Aos berros, sempre aos berros até deixar de berrar naquela tarde em que tivemos de lhe pedir para vir à escola depois de mais um dia daqueles do Daniel, nem por isso cansado de correr por cima de mesas, cadeiras e professores enquanto canetas e livros voam atrás das tintas e pincéis chutados para a rua e por cima da vedação da escola juntamente com todas as bolas de futebol do ginásio. Aos berros, sempre aos berros, até deixar de berrar naquele momento em que lhe saltou da boca as saudades da mãe do Daniel. A voz, presa na garganta, faltou naquele momento e em poucos segundos os olhos encheram-se de mar nos nossos braços a soluçar, os olhos a soluçar, os braços a soluçar, um homem grande e forte a soluçar o corpo todo em solavancos enquanto eu e minha colega fazíamos força para não soluçar também, agarrados a este homem para não cairmos os três.
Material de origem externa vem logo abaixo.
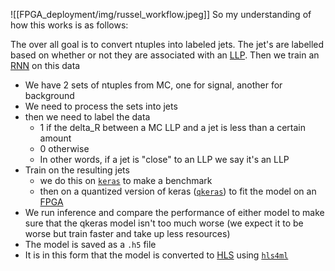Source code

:![[FPGA_deployment/img/russel_workflow.jpeg]]
So my understanding of how this works is as follows:

The over all goal is to convert ntuples into labeled jets. The jet's are labelled based on whether or not they are associated with an [LLP](/knowledge_base/LLPs.md). Then we train an [RNN](/knowledge_base/RNNs.md) on this data 

* We have 2 sets of ntuples from MC, one for signal, another for background
* We need to process the sets into jets
* then we need to label the data
	* 1 if the delta_R between a MC LLP and a jet is less than a certain amount
	* 0 otherwise
	* In other words, if a jet is "close" to an LLP we say it's an LLP
* Train on the resulting jets
	* we do this on [`keras`](/knowledge_base/keras.md) to make a benchmark
	* then on a quantized version of keras ([`qkeras`](/knowledge_base/qkeras.md)) to fit the model on an [FPGA](/knowledge_base/FPGAs.md)
* We run inference and compare the performance of either model to make sure that the qkeras model isn't too much worse (we expect it to be worse but train faster and take up less resources)
* The model is saved as a `.h5` file
* It is in this form that the model is converted to [HLS](/knowledge_base/HLS.md) using [`hls4ml`](/knowledge_base/hls4ml.md)
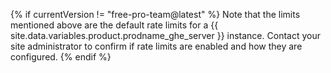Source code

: {% if currentVersion != "free-pro-team@latest" %}
Note that the limits mentioned above are the default rate limits for a {{ site.data.variables.product.prodname_ghe_server }} instance. Contact your site administrator to confirm if rate limits are enabled and how they are configured.
{% endif %}
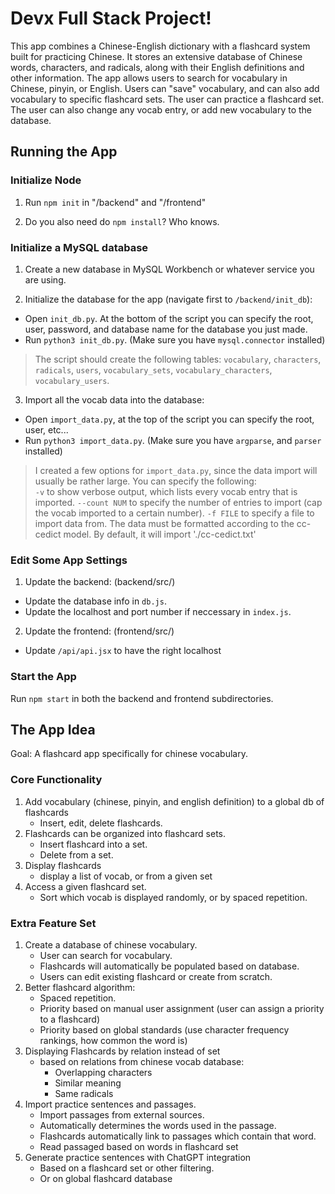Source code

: # Devx Full Stack Project!  

This app combines a Chinese-English dictionary with a flashcard system built for practicing Chinese. It stores an extensive database of Chinese words, characters, and radicals, along with their English definitions and other information. The app allows users to search for vocabulary in Chinese, pinyin, or English. Users can "save" vocabulary, and can also add vocabulary to specific flashcard sets. The user can practice a flashcard set. The user can also change any vocab entry, or add new vocabulary to the database.

## Running the App

### Initialize Node

1) Run `npm init` in "/backend" and "/frontend"

2) Do you also need do `npm install`? Who knows.

### Initialize a MySQL database

1) Create a new database in MySQL Workbench or whatever service you are using.

2) Initialize the database for the app (navigate first to `/backend/init_db`):  

- Open `init_db.py`. At the bottom of the script you can specify the root, user, password, and database name for the database you just made.
- Run `python3 init_db.py`. (Make sure you have `mysql.connector` installed)

> The script should create the following tables: `vocabulary`, `characters`, `radicals`, `users`, `vocabulary_sets`, `vocabulary_characters`, `vocabulary_users`.

3) Import all the vocab data into the database:
- Open `import_data.py`, at the top of the script you can specify the root, user, etc...
- Run `python3 import_data.py`. (Make sure you have `argparse`, and `parser` installed)

> I created a few options for `import_data.py`, since the data import will usually be rather large. You can specify the following:  
> `-v` to show verbose output, which lists every vocab entry that is imported.
> `--count NUM` to specify the number of entries to import (cap the vocab imported to a certain number).
> `-f FILE` to specify a file to import data from. The data must be formatted according to the cc-cedict model. By default, it will import './cc-cedict.txt'

### Edit Some App Settings

1) Update the backend: (backend/src/) 
- Update the database info in `db.js`.
- Update the localhost and port number if neccessary in `index.js`.

2) Update the frontend: (frontend/src/)
- Update `/api/api.jsx` to have the right localhost 


### Start the App

Run `npm start` in both the backend and frontend subdirectories.

## The App Idea

Goal: A flashcard app specifically for chinese vocabulary.

### **Core Functionality**  
1. Add vocabulary (chinese, pinyin, and english definition) to a global db of flashcards
    - Insert, edit, delete flashcards.
2. Flashcards can be organized into flashcard sets. 
    - Insert flashcard into a set.
    - Delete from a set.
4. Display flashcards
    - display a list of vocab, or from a given set
3. Access a given flashcard set.
    - Sort which vocab is displayed randomly, or by spaced repetition.

### **Extra Feature Set**
1. Create a database of chinese vocabulary.
    - User can search for vocabulary.
    - Flashcards will automatically be populated based on database.
    - Users can edit existing flashcard or create from scratch.
2. Better flashcard algorithm:
    - Spaced repetition.
    - Priority based on manual user assignment (user can assign a priority to a flashcard)
    - Priority based on global standards (use character frequency rankings, how common the word is)
3. Displaying Flashcards by relation instead of set
    - based on relations from chinese vocab database:
        - Overlapping characters
        - Similar meaning
        - Same radicals
4. Import practice sentences and passages.
    - Import passages from external sources. 
    - Automatically determines the words used in the passage.
    - Flashcards automatically link to passages which contain that word.
    - Read passaged based on words in flashcard set
5. Generate practice sentences with ChatGPT integration
    - Based on a flashcard set or other filtering.
    - Or on global flashcard database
O Daniel não disse nada. Saiu da sala, nunca disse nada, ainda não consegue dizer. Sente imensamente a ausência da mãe e cada gesto, cada salto, cada pontapé, cada corrida, cada esforço é uma tentativa desesperada para não deixar a mãe partir, para não se esquecer da cara, para não se esquecer da voz.

Desde aquela tarde, o pai já não grita nem berra, faz perguntas, pede ajuda, ouve e é ouvido. Sabe que não nos vamos embora, nunca fomos, estamos aqui, presentes, para ele e para o filho. Mas não podemos substituir uma mãe nem ter essa pretensão. Essa viagem terá o Daniel de a fazer enquanto cresce para se assemelhar ao pai, alto, forte, de musculatura desenvolta, uma carapaça de força para esconder as fraquezas de quem não consegue falar. Quando esse dia chegar, quando lhe faltar a voz e os olhos se encherem de mar e o corpo de solavancos, o Daniel voltará a estar com a mãe. Quando esse dia chegar, o Daniel já não vai ter medo de nos dar a mão.